Like many of their Christian neighbours they sought refuge in the monastery of St Matthew. But Isis took that over, tore down the Cross, smashed all Cross-decorated windows, used it for their own prayers and flew their black flag on top of the church. Across what was Nineveh, Iraq’s Christians spent this year fleeing from village to village, hoping to find safety somewhere.
This woman’s husband and son continued their ministry among the scattered congregations of Iraq. But the wife, who took the call, is now in west London. We spoke there one Sunday morning earlier this year. To attend the morning service in a Syriac church and hear the Lord’s Prayer uttered in the original Aramaic in which Jesus taught it is profoundly moving at any time. But this year the prayers of this beleaguered congregation of Iraqi Christians in Acton have taken on a terrible, plaintive urgency.

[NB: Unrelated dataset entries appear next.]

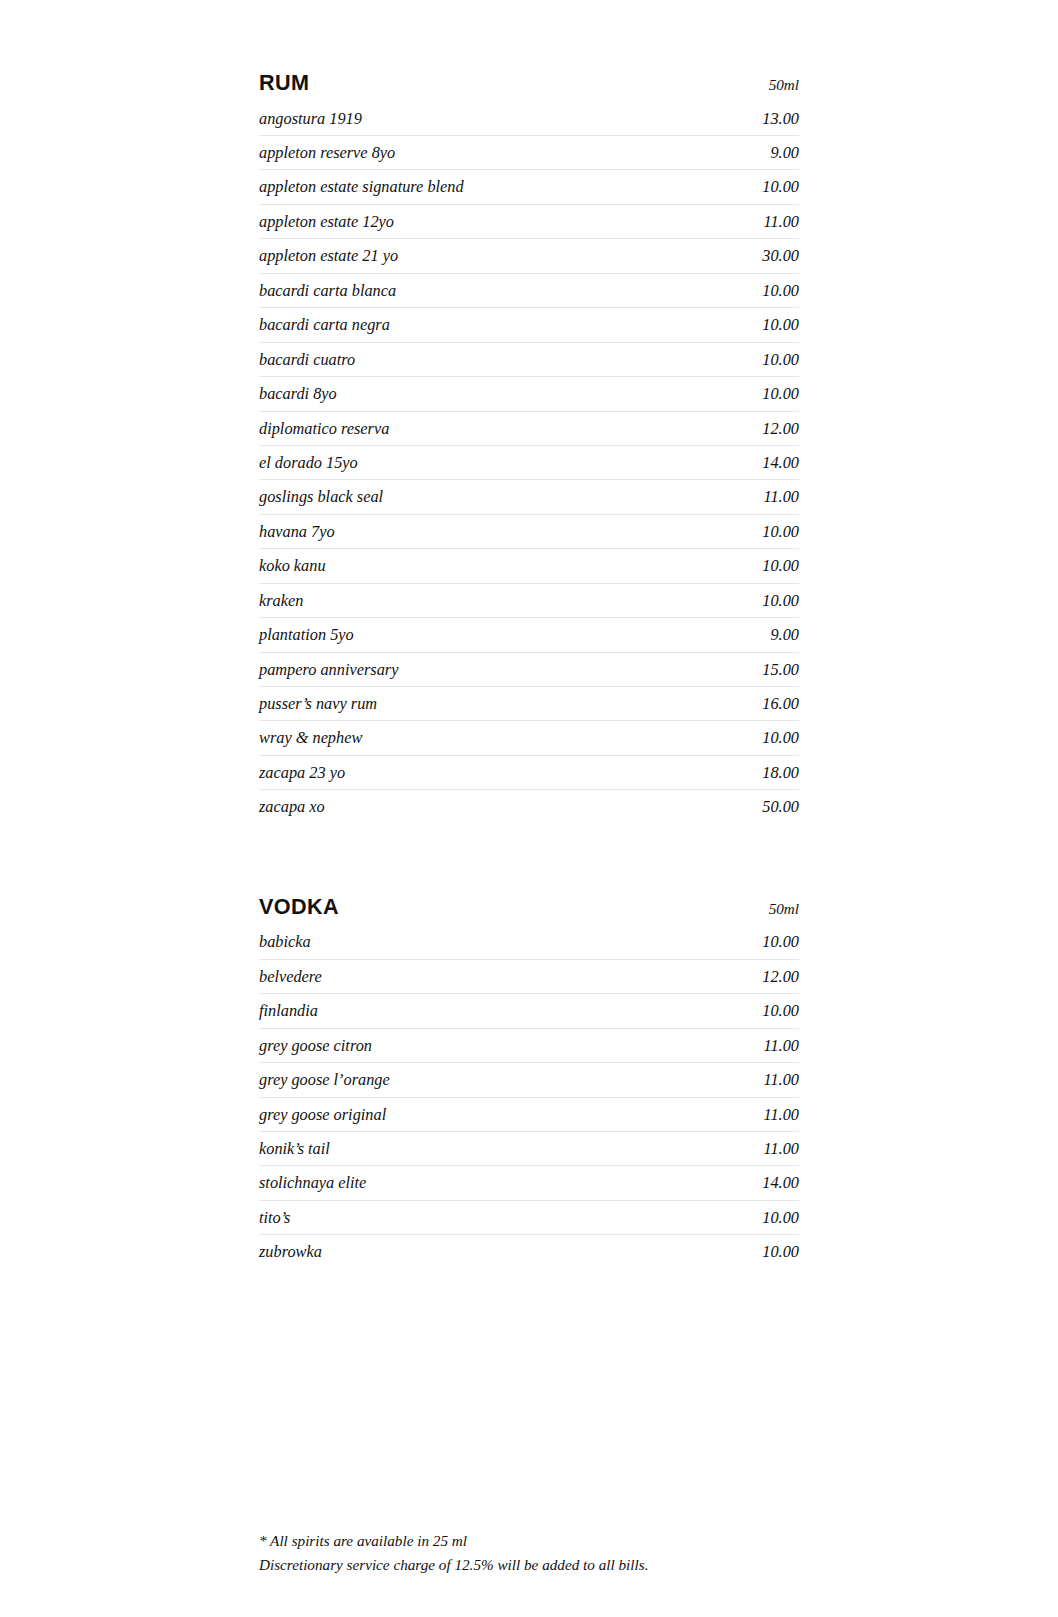RUM
50ml
angostura 191913.00
appleton reserve 8yo 9.00
appleton estate signature blend 10.00
appleton estate 12yo 11.00
appleton estate 21 yo 30.00
bacardi carta blanca 10.00
bacardi carta negra 10.00
bacardi cuatro 10.00
bacardi 8yo 10.00
diplomatico reserva 12.00
el dorado 15yo 14.00
goslings black seal 11.00
havana 7yo 10.00
koko kanu 10.00
kraken 10.00
plantation 5yo 9.00
pampero anniversary 15.00
pusser’s navy rum 16.00
wray & nephew 10.00
zacapa 23 yo 18.00
zacapa xo 50.00
VODKA
50ml
babicka 10.00
belvedere 12.00
finlandia 10.00
grey goose citron 11.00
grey goose l’orange 11.00
grey goose original 11.00
konik’s tail 11.00
stolichnaya elite 14.00
tito’s 10.00
zubrowka 10.00
* All spirits are available in 25 ml
Discretionary service charge of 12.5% will be added to all bills.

The Syriac church in London has swelled tragically in recent years. Perhaps 70 per cent of the present congregation have come to the UK since 2003. Mainly Iraqi, there are also a couple of Syrian families and some Lebanese. Several years ago they raised the money to build what is now called a cathedral in an unassuming street in this London suburb.
The hymns are in Syriac, the sermon in Arabic. The prayer for the dead is, like the Lord’s Prayer, in the language of Christ. Towards the end of the service the Archbishop mentions to his congregation that a visitor is sitting at the back who would like to speak to recent arrivals.